DOCUMENT TEXT ::

Nicole and I bought two iPhones on iPhone Day, June 29. I ported my number from my old T-Mobile phone without incident. Nicole was not so lucky.
She wasn’t really trying to port a number at all; her old phone was with AT&T, and she just wanted to keep the same number while moving the whole business to our iPhone family account.
When she initially set up the phone in iTunes, it told her that there was a problem in transferring her number, and that she’d have to contact AT&T customer service; the phone was assigned a new number.
She contacted AT&T customer service using their online support system, which amounts to IRC with a terrible Java client. You’re stuffed into this channel with x other customers and an AT&T support guy. I suppose the idea is that a lot of people have the same questions, and that if you see yours asked and answered in there while you’re waiting, you can save some time.
This would work nicely — or at least not incredibly badly — if the AT&T guy had had any information, or if he had been able to do anything but trigger canned responses. It was one of those conversations like this:
customer1234: Are you a human, or a computer? I don’t think you read my message before sending that canned response, because it’s not relevant at all.
AT&T Steve: Thank you for using AT&T Wireless Chat Support. You will now be disconnected from this session. The chat window will remain open until you close it. For quick answers, make the new AT&T Mobility Help site your first stop. Visit http://help.sbcglobal.net where you’ll find pages of product information to assist you. Again, thank you for choosing Cingular Chat Support.
Ultimately, though, the guy sent a canned response to the effect that this was entirely beyond the capabilities of the chat support system, and that Nicole would have to call on the phone.
Since this was a Friday night, and since the least experienced people tend to work the Friday night and weekend shifts on customer support lines, she just forwarded her old phone to her new phone and decided to wait until Monday.
When she called on Monday, their call-handling system said that wait times were 21 minutes, so she decided to wait a few days and call back later.
With one thing and another, ‘a few days later’ wound up being Tuesday of this week. She was told that the problem was that there was still an AOL employee discount on the line, and that the number couldn’t be transferred with that in place.
Okay, so let’s remove that discount; Nicole doesn’t work at AOL any more anyway, and the discount was about $0.60 a month.

SUPPLIED MATERIAL ::

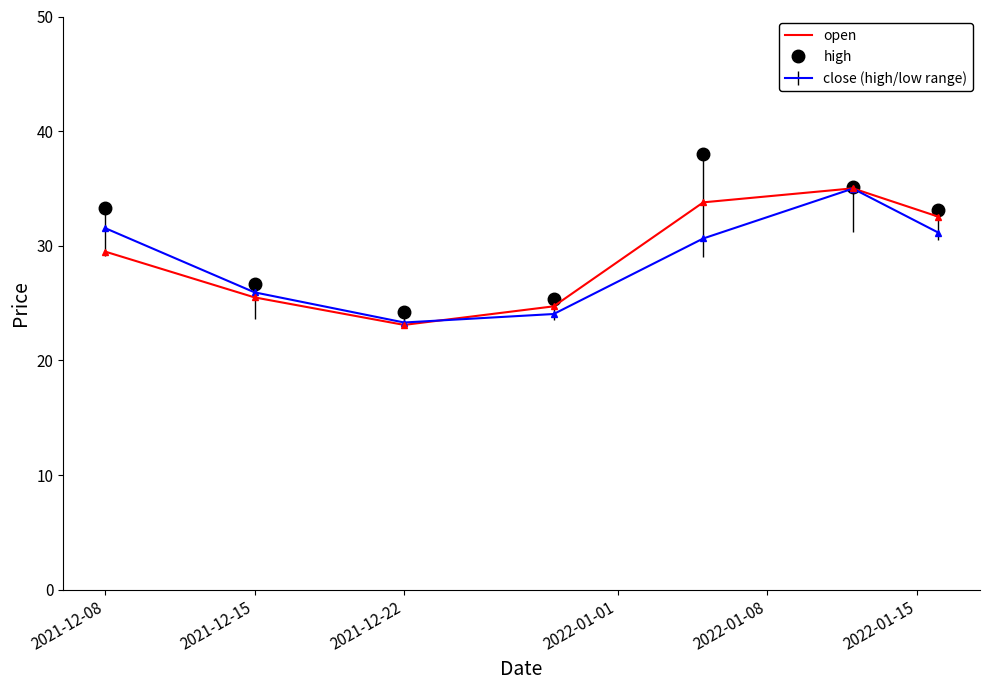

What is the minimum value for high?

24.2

* * *

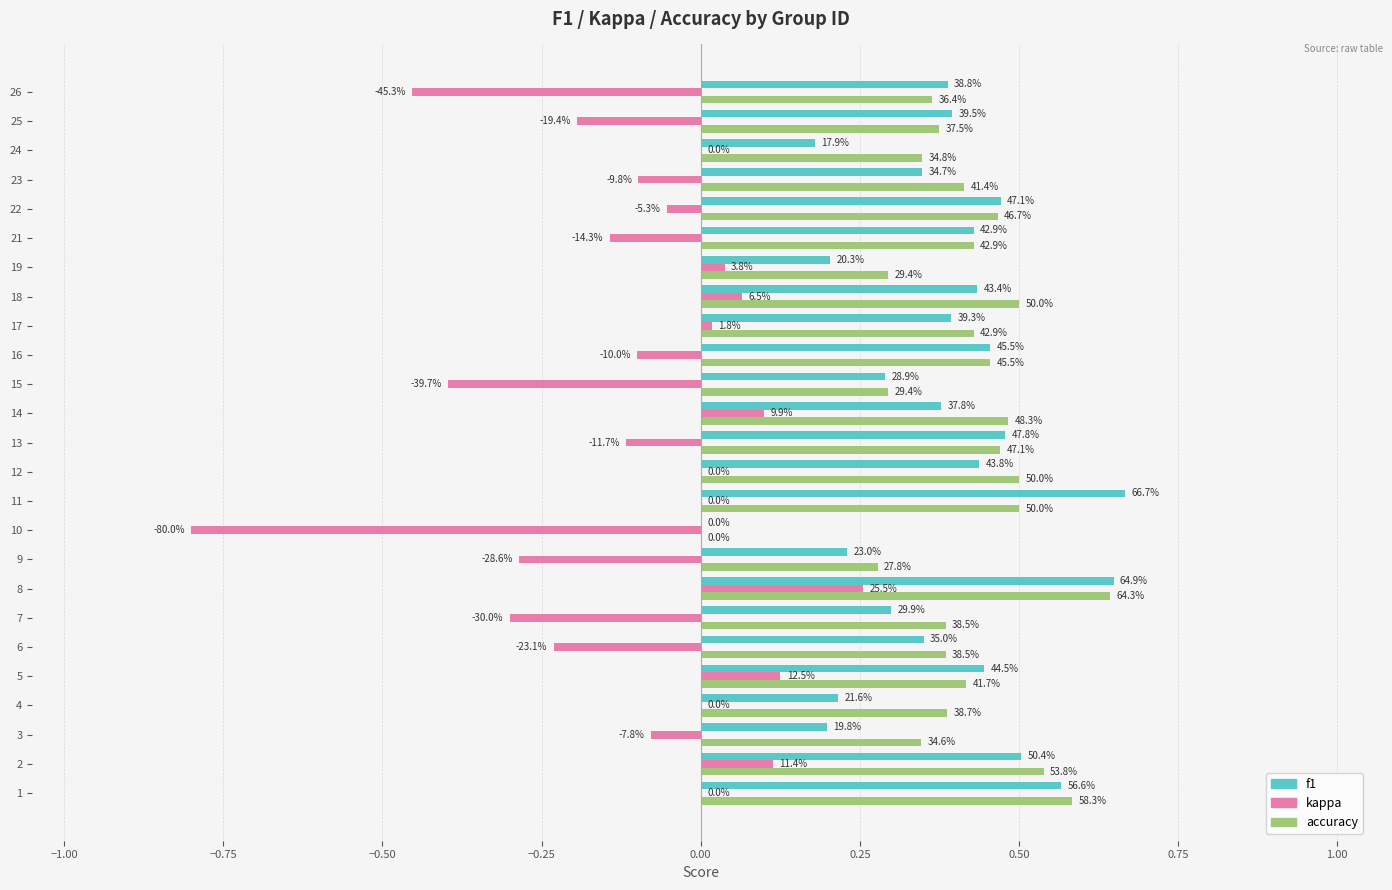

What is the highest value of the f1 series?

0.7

TO-DO ITEM A :: In the post about transferring Nicole's number to her iPhone, reproduce the passage from "Nicole and I" to "a new number." word for word.
TO-DO ITEM B :: According to the post about transferring Nicole's number to her iPhone, what did AT&T's call-handling system give as the wait time when she called on Monday?

ANSWER BOX A ::
Nicole and I bought two iPhones on iPhone Day, June 29. I ported my number from my old T-Mobile phone without incident. Nicole was not so lucky.
She wasn’t really trying to port a number at all; her old phone was with AT&T, and she just wanted to keep the same number while moving the whole business to our iPhone family account.
When she initially set up the phone in iTunes, it told her that there was a problem in transferring her number, and that she’d have to contact AT&T customer service; the phone was assigned a new number.

ANSWER BOX B :: 21 minutes.